Adrenalin: Stres, heyecan hormonu, iştahsızlık, terleme, kalp çarpıntısı, ateş basması, midede asit artışına neden oluyor.
Serotonin: Delirmiş gibi mantıksız davranışlara yol açıyor. Takıntı Hastalığı’nda da bu hormonda dengesizlik olduğu biliniyor. Bu hormonu etkileyen tipte antidepresan kullananların aşık olamama sorunu olabileceği söyleniyor.
Üçüncü kademe: Bağlılık
Cazibe sonsuza kadar sürmüyor. Doğan veya doğacak bebeğin uzun süre bakım gerektireceği gerçeği, eşlerin birbirine bağlılık duymasını sağlayacak oksitosin ve vazopresin hormonlarının artmasıyla gerçekleşiyor.
Oksitosin: Cinsel ilişki sırasında, gebelikte, emzirme döneminde, kucaklama sırasında salgılanan sevgi/nefret/kıskançlık hormonu olarak biliniyor.
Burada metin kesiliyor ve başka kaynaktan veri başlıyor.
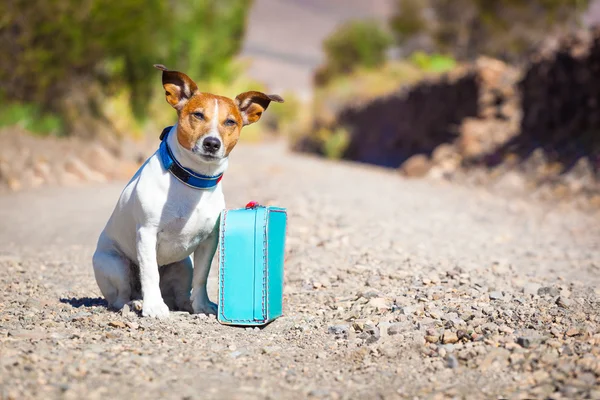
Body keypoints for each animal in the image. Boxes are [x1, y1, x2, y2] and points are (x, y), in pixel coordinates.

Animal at [92, 65, 284, 318]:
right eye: (198, 115)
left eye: (230, 122)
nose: (212, 143)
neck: (193, 181)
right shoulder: (146, 233)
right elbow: (149, 273)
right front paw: (154, 307)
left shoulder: (208, 242)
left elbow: (202, 277)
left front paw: (202, 305)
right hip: (116, 265)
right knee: (121, 296)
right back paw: (136, 303)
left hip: (183, 266)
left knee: (180, 293)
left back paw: (185, 304)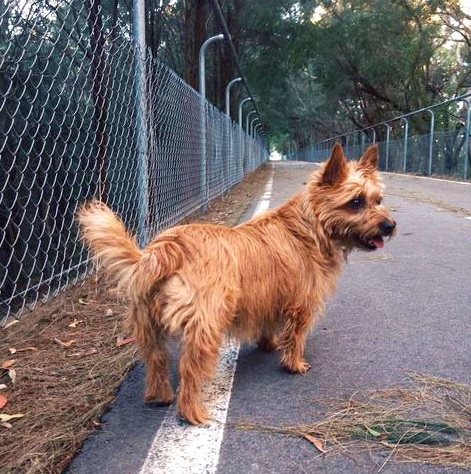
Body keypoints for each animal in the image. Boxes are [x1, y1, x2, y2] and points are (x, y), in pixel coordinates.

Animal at [78, 143, 398, 424]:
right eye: (356, 202)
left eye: (378, 200)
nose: (390, 226)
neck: (309, 226)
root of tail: (167, 248)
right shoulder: (301, 304)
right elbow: (295, 337)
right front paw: (293, 364)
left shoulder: (268, 298)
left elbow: (269, 325)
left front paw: (269, 345)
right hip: (205, 328)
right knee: (189, 371)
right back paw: (192, 413)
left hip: (148, 327)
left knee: (156, 361)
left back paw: (160, 396)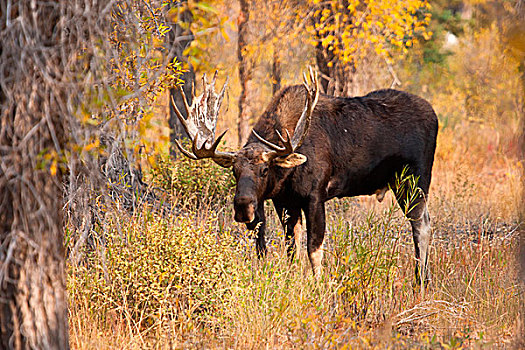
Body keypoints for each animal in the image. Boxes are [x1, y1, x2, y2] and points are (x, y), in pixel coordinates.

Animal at [173, 69, 438, 284]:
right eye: (234, 171)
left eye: (264, 170)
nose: (243, 207)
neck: (287, 175)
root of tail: (435, 117)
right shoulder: (284, 201)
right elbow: (292, 248)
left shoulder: (315, 196)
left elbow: (314, 248)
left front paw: (318, 286)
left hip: (415, 180)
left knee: (421, 225)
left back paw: (420, 281)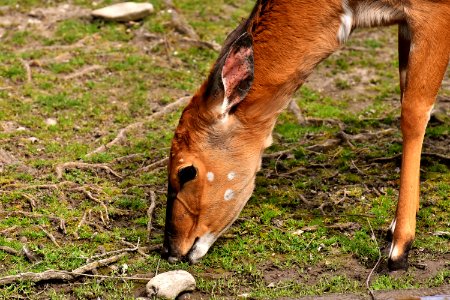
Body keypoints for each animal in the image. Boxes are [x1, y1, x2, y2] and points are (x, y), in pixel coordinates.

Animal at [162, 0, 450, 270]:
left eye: (186, 171)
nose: (170, 250)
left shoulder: (431, 13)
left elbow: (413, 112)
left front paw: (399, 250)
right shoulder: (405, 24)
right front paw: (394, 225)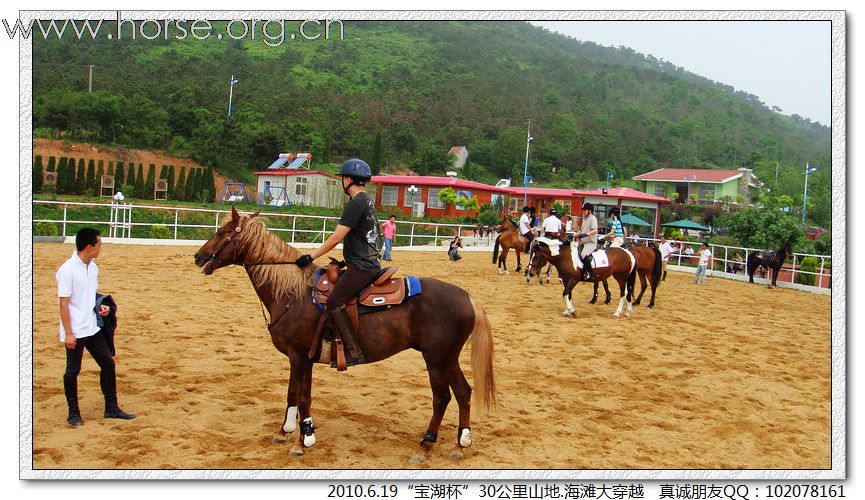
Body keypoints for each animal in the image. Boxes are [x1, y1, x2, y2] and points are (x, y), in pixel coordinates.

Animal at [192, 207, 496, 460]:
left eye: (222, 233)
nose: (198, 256)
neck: (292, 293)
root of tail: (468, 297)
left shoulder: (299, 356)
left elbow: (302, 397)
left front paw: (302, 441)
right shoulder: (300, 358)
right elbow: (294, 394)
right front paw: (286, 432)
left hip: (436, 360)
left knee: (442, 398)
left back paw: (426, 445)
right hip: (447, 359)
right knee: (464, 392)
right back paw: (460, 444)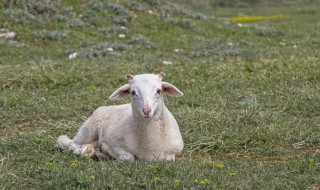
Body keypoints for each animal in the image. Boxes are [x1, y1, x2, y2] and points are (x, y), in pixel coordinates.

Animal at [56, 72, 184, 161]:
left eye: (158, 91)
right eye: (133, 92)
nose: (147, 111)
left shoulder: (174, 151)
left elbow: (168, 158)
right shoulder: (112, 141)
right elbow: (129, 158)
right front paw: (106, 151)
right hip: (88, 130)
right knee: (67, 142)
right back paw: (85, 151)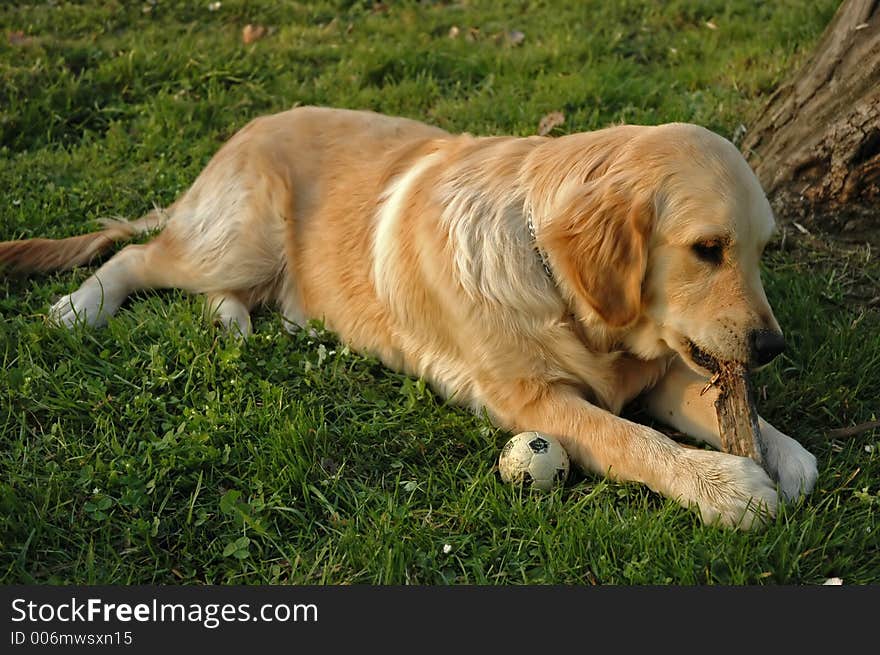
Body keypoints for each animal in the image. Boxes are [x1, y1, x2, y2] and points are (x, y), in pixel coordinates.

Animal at [0, 106, 820, 528]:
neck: (569, 300)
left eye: (760, 249)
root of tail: (236, 135)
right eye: (707, 249)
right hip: (242, 232)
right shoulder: (531, 399)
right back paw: (79, 307)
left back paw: (247, 323)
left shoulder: (655, 373)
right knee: (139, 255)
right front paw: (725, 485)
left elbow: (711, 406)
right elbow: (631, 439)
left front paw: (781, 452)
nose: (773, 346)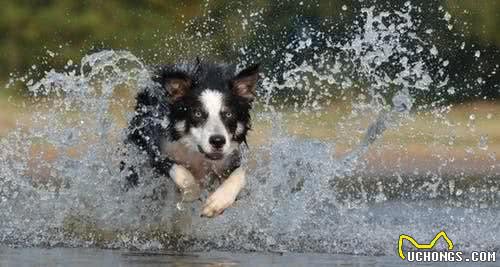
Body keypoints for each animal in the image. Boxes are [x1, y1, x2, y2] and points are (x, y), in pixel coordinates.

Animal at [123, 58, 260, 218]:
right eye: (197, 113)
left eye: (228, 114)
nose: (218, 141)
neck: (196, 153)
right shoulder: (154, 148)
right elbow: (181, 172)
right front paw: (191, 193)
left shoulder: (230, 158)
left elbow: (240, 173)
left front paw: (217, 202)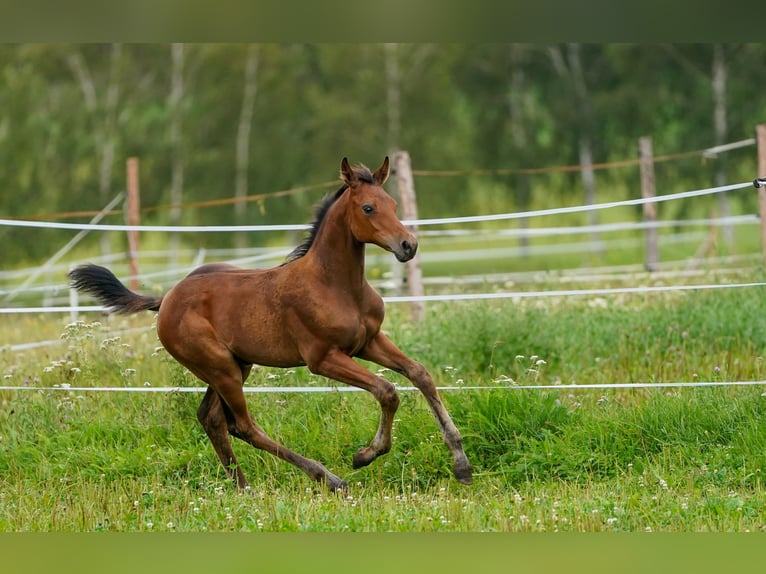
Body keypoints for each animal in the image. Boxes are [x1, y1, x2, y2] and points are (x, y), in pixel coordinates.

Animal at [67, 159, 474, 496]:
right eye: (368, 208)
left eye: (393, 204)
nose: (408, 246)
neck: (336, 284)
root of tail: (166, 298)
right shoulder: (323, 358)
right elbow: (387, 391)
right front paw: (365, 455)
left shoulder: (369, 342)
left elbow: (419, 374)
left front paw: (462, 466)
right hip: (220, 367)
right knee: (243, 425)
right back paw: (328, 478)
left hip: (235, 364)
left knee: (213, 419)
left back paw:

Annenin bebeğine çılgınca bağlılığından da sorumlu olduğu biliniyor. Egzersiz sırasında bile salgılandığından, karşı cinste bağlılık hissi oluşturabiliyor. Şizofreni tedavisinde bile oksitosin hormonunun faydalı olabileceği söyleniyor.
Vazopresin: Deney hayvanlarında bu hormon bloke edilirse eşler birbirini birden terkediyor.